## [MATERIAL PROVIDED]
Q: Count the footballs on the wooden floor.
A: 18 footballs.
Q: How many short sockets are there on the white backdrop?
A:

--

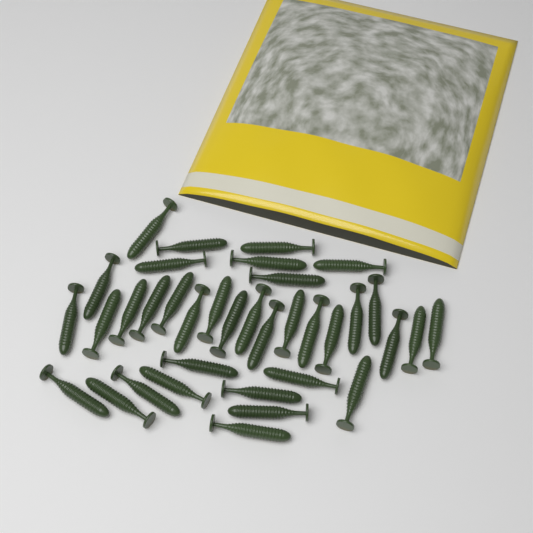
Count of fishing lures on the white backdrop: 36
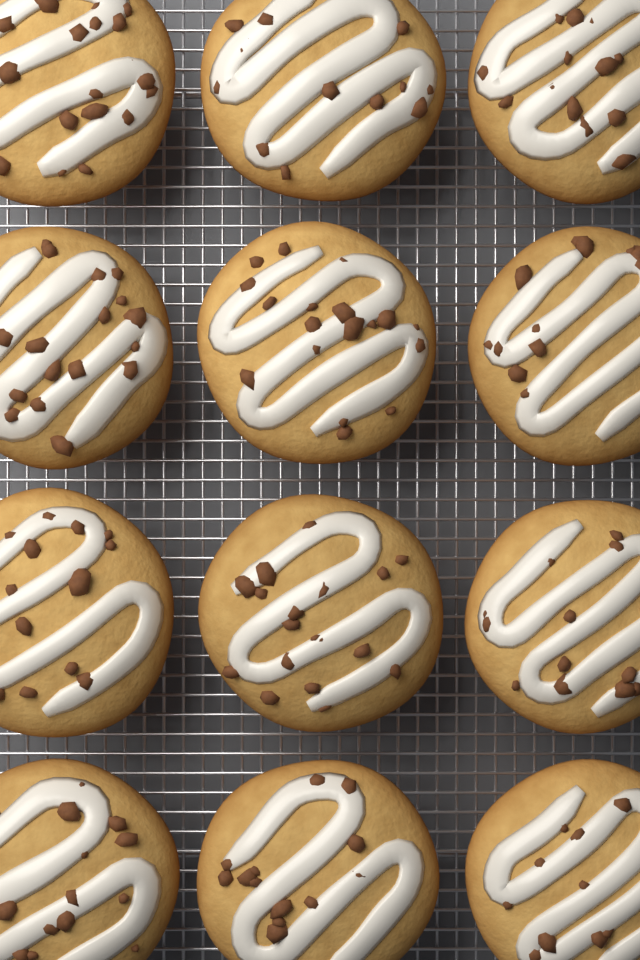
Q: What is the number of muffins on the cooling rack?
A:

==

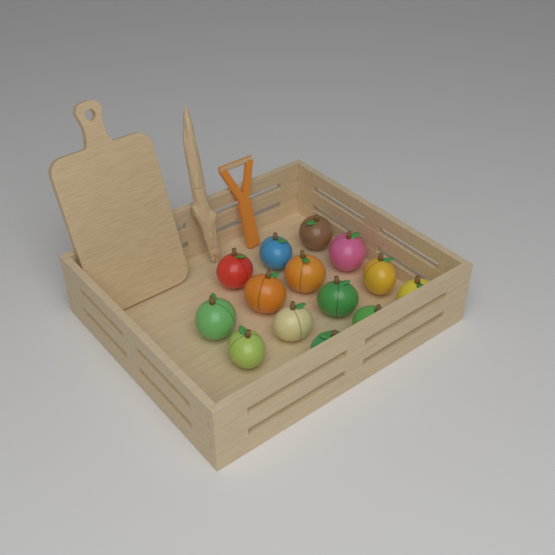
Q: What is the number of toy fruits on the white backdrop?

## [GOAL]
Return each line of the material above that contains the word "number".

## [EXERCISE RESPONSE]
Q: What is the number of muffins on the cooling rack?
Q: What is the number of toy fruits on the white backdrop?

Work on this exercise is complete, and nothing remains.